----- Article -----
1) The present experiment investigates stimulus presentation within the narrow time window of a saccadic eye movement. Therefore, to ensure that stimuli really did not extend beyond this time window, it has to be checked how long stimuli persisted on screen after their programmed offset. Stimulus persistence depends on the specific monitor. For gray-to-gray transitions, the on-screen-persistence can be in the range of several tens of milliseconds (e.g. Poth et al., 2018, Behavior Research Methods). Thus, for the specific stimuli used here, the authors should externally measure their persistence (the decay of the stimulus after its issued offset) and show that it fully dropped to baseline within the saccade. The methods for doing this (measurement circuit, etc.) can be found in one of our papers, for example (Poth et al., 2018, Behavior Research Methods).

2) The authors motivate their study by stating that their stimuli are more ecologically valid than the ones previously used (e.g. lines 37-39). From that I would have expected a comparison of their more naturalistic stimuli with more traditional simple stimuli. Indeed, I think it would be highly interesting to conduct an experiment where these stimulus classes are compared regarding their intrasaccadic perception.

3) Procedure: Were the locations of the two alternative choice stimuli randomized across trials (with each location occurring equally often)? Such a two alternative forced choice task can enable to analyze performance in terms of d’ rather than the proportion of correct responses, which controls for participants’ response biases.

4) Results: Related to the previous point, I suggest that the authors compute d’ for each participant in each condition and then analyze these data with the statistical tests appropriate for the data (e.g. ANOVAs, t-tests or Wilcoxon-tests, etc.).

5) Results, line 101: Why did female participants exhibit a higher saccade latency?

6) Results: Pairwise comparisons should be provided to compare the different facial expressions.

7) Discussion: The authors might want to reflect their findings more in the light of studies assuming that visual perception across saccades happens in a discrete fashion (e.g., Hollingworth et al., 2008, Journal of Experimental Psychology: General; Tas et al., 2012; Journal of Vision; Poth et al., 2015, Frontiers in Systems Neuroscience; Poth & Schneider, 2016, Journal of Vision). Specifically, these studies assume correspondence mechanisms bridging the input interruption caused by saccades, so that I am curious about what the authors think of these mechanisms when considering their findings of intrasaccadic perception.
-----
# [Problems and tasks]
**1.** In the review, replace "statistical tests" with "significance tests" in the passage from "4) Results: Related" to "higher saccade latency?" and write out the result.
**2.** Summarize the review in two sentences.
----- Provided records -----
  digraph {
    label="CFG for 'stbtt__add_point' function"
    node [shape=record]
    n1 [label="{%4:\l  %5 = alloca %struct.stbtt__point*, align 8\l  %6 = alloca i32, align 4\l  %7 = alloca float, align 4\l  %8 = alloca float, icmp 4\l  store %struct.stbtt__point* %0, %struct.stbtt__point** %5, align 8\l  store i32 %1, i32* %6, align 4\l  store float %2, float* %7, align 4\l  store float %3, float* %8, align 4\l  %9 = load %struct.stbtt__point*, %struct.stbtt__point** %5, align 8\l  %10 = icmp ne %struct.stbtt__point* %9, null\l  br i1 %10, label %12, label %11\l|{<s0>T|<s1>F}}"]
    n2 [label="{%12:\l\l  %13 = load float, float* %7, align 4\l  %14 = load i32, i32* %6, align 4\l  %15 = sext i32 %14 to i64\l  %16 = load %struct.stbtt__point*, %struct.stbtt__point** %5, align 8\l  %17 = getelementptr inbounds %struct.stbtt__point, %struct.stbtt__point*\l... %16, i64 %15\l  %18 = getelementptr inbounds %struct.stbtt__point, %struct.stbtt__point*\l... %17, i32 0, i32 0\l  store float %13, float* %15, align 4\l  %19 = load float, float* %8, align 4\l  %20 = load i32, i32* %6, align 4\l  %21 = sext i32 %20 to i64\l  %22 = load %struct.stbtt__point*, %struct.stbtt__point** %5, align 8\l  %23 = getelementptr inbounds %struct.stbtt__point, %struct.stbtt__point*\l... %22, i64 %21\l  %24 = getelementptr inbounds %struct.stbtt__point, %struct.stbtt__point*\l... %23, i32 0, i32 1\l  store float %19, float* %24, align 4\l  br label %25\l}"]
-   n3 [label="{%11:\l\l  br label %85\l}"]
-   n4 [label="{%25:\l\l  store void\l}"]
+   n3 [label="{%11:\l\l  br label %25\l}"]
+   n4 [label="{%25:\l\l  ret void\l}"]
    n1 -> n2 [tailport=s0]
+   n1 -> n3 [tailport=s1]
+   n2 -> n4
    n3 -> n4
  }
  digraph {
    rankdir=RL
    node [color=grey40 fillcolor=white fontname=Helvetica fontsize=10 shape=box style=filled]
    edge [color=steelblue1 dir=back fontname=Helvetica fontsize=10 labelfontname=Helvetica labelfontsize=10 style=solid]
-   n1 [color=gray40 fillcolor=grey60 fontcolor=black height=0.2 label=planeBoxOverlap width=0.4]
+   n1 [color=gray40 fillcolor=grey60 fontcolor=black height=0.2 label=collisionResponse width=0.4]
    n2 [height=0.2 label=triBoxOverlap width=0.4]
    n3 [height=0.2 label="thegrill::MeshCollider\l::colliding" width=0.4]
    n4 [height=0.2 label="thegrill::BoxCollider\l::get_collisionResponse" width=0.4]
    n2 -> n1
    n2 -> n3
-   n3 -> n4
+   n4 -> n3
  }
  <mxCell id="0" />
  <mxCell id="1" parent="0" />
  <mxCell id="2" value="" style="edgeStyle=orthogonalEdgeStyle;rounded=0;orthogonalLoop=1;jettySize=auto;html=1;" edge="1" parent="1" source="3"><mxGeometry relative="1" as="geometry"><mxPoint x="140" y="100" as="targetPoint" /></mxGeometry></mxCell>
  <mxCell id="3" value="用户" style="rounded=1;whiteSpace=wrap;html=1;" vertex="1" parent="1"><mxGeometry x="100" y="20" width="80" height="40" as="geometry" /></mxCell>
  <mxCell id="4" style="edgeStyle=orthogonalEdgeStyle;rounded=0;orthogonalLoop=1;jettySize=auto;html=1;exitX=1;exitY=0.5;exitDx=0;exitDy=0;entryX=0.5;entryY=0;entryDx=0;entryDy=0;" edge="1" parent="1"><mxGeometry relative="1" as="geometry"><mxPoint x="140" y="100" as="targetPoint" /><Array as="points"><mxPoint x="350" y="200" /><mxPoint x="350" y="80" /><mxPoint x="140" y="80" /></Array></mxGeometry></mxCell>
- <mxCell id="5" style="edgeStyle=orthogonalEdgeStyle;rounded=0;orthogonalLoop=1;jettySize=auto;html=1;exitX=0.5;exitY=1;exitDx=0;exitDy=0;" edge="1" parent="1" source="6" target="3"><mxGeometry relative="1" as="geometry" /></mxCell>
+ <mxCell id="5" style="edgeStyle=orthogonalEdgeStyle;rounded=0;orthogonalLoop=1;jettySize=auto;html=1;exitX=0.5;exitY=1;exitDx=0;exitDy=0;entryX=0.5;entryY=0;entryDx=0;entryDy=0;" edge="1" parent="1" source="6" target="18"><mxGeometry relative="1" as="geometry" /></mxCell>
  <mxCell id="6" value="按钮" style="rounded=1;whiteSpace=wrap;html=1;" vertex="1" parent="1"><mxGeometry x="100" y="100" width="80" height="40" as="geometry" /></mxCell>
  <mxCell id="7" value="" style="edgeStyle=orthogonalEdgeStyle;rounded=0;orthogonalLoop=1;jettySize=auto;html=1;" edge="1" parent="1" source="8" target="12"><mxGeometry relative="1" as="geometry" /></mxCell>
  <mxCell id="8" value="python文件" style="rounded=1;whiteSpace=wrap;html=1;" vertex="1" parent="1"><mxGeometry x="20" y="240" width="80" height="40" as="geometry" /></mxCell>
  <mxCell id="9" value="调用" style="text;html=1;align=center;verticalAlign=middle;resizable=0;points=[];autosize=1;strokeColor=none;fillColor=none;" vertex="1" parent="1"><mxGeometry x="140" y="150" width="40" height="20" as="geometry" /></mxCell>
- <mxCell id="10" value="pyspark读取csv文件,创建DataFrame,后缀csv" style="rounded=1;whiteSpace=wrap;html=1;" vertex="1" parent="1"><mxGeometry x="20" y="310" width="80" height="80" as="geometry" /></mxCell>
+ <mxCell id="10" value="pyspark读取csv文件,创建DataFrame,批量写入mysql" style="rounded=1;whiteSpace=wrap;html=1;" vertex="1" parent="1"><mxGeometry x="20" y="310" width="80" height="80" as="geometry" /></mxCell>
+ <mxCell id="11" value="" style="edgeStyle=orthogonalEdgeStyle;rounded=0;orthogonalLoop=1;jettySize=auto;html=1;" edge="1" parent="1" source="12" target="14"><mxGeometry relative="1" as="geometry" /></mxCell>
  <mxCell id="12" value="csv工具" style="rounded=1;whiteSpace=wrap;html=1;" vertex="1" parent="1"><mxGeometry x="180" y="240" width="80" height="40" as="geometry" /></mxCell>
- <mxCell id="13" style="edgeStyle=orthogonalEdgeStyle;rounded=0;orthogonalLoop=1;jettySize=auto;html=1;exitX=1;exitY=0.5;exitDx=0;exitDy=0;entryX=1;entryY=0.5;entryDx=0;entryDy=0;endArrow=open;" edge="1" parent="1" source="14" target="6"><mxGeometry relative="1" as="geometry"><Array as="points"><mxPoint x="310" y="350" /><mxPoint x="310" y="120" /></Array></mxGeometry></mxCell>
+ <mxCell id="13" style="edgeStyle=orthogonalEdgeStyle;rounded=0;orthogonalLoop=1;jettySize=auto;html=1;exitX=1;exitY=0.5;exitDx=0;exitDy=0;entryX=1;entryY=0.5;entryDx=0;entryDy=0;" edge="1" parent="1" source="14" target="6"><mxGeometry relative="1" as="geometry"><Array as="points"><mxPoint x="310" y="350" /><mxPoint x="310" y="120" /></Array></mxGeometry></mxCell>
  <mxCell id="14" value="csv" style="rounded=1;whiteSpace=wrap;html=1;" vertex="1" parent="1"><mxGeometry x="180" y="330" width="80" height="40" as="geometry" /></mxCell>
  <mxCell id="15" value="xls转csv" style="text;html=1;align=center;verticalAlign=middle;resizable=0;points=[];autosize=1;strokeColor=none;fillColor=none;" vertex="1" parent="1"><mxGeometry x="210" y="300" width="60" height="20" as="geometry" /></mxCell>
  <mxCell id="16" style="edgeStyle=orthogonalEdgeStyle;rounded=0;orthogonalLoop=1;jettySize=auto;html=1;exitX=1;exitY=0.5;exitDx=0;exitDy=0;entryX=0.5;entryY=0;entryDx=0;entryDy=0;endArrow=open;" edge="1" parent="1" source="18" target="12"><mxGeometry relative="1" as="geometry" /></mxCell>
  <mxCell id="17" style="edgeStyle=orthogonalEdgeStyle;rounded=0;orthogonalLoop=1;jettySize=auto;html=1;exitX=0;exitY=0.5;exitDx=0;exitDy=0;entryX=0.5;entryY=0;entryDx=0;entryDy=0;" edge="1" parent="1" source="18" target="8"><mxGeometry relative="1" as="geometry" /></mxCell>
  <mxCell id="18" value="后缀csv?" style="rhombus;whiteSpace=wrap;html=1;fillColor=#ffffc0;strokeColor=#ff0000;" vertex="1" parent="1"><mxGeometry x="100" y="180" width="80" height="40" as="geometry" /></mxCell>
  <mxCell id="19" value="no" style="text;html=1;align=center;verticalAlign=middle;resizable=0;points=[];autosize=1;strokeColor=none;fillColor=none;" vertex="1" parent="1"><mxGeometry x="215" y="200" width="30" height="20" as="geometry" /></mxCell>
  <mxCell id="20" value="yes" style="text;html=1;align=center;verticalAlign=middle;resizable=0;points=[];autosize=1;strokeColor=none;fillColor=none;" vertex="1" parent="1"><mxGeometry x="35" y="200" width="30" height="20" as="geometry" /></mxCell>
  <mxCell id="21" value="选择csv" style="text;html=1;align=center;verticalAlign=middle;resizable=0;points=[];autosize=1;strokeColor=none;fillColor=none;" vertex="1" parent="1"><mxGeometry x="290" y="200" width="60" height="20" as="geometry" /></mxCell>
-----
----- Provided records -----
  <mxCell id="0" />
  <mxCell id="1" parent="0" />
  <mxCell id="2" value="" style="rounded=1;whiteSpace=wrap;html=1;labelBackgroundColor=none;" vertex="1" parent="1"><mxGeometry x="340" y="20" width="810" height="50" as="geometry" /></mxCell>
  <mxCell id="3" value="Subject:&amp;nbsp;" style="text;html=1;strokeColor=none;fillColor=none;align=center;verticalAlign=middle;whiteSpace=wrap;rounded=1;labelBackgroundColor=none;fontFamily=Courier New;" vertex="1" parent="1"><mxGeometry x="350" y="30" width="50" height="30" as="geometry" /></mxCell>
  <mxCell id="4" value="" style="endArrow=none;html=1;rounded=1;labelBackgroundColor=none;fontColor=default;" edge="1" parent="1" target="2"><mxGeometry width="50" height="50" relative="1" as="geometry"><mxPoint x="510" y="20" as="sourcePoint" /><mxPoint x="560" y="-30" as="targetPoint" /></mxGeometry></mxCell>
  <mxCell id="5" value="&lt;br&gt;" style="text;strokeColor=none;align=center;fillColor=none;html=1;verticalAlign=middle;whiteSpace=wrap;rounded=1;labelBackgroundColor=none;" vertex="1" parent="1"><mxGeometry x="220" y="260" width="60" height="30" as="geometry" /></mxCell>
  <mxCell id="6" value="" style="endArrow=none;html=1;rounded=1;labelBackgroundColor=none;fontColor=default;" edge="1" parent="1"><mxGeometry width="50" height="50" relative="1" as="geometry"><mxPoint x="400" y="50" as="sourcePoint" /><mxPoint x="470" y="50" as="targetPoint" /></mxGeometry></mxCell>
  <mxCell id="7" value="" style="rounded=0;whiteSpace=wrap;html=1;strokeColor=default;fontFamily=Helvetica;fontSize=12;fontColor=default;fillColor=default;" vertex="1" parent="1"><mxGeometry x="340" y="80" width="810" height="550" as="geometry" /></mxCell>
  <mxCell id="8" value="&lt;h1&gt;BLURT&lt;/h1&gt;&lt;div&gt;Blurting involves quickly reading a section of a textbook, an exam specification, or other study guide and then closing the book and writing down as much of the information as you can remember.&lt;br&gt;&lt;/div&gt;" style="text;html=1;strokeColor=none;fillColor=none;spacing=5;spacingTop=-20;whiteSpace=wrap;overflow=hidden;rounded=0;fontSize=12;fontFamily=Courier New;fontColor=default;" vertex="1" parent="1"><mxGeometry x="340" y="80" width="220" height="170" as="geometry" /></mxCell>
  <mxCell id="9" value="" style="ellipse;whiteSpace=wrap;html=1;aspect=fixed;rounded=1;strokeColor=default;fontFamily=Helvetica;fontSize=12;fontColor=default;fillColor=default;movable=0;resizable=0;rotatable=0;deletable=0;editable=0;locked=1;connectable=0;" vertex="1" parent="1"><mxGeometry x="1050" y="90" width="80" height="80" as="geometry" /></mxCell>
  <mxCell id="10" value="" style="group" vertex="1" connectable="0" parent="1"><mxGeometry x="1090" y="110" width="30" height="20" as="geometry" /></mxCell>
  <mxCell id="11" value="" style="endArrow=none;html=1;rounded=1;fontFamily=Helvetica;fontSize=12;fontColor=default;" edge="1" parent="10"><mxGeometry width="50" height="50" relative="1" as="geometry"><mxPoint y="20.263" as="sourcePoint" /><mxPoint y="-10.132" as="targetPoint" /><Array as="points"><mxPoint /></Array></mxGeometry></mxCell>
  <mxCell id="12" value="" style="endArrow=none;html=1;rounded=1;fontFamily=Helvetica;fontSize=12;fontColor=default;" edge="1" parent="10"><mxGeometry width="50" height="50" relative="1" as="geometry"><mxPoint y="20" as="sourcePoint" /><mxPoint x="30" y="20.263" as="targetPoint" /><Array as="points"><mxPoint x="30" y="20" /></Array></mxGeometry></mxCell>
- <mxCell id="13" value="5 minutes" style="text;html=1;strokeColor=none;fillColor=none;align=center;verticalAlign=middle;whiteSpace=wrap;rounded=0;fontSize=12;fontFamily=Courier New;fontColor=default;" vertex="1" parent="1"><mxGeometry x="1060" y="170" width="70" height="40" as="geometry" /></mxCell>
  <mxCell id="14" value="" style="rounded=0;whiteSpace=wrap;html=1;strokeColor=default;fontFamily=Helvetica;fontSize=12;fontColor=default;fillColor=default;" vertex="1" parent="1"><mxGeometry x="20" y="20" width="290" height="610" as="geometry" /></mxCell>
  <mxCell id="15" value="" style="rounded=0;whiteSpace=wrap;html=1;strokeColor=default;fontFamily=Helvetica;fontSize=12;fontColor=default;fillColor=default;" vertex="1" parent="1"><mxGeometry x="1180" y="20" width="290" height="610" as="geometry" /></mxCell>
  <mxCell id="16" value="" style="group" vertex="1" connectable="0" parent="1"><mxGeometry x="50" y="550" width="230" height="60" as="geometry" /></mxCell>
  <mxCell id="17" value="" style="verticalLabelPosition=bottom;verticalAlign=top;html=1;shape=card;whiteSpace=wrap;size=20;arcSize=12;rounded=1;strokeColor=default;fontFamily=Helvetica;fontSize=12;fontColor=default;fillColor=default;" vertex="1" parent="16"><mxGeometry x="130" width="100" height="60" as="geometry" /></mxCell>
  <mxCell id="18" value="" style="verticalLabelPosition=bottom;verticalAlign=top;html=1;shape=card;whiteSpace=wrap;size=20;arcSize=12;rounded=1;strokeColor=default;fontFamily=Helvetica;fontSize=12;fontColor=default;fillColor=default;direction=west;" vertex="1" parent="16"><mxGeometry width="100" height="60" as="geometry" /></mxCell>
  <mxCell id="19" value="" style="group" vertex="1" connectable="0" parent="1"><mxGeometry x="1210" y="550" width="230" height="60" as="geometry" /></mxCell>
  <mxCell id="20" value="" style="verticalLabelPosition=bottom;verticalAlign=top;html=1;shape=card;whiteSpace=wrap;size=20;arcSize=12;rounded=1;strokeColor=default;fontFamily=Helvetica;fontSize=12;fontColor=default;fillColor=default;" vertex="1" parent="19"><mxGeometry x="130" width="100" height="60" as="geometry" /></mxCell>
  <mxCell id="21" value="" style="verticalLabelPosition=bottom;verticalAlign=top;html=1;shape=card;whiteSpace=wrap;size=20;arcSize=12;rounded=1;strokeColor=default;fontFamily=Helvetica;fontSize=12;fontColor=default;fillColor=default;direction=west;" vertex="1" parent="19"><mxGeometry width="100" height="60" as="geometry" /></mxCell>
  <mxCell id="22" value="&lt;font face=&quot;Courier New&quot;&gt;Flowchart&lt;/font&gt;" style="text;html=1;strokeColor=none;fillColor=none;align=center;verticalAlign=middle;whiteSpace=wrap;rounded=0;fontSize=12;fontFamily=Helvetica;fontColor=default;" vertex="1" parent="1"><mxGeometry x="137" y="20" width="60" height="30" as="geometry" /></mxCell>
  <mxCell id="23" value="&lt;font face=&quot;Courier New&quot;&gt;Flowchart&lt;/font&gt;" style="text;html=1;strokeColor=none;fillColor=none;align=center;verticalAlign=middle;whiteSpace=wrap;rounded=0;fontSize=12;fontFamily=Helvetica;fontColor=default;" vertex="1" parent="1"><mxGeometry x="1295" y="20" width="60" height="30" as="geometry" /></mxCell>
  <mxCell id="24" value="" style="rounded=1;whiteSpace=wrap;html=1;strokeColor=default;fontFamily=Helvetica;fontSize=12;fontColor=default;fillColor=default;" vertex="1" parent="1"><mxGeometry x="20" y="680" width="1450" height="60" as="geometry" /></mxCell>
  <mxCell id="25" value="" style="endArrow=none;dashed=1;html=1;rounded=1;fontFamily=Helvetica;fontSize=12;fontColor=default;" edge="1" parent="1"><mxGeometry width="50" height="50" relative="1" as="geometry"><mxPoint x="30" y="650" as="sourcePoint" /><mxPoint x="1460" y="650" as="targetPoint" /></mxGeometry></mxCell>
-----
# [Worked answers]
**1.**
4) Results: Related to the previous point, I suggest that the authors compute d’ for each participant in each condition and then analyze these data with the significance tests appropriate for the data (e.g. ANOVAs, t-tests or Wilcoxon-tests, etc.).

5) Results, line 101: Why did female participants exhibit a higher saccade latency?

**2.** The review asks the authors to externally measure how long their stimuli persisted on screen after offset and to show that the stimuli dropped to baseline within the saccade. It also suggests comparing their naturalistic stimuli with simple ones, analyzing d’ per participant and condition, adding pairwise comparisons of facial expressions, and discussing studies that assume perception across saccades is discrete.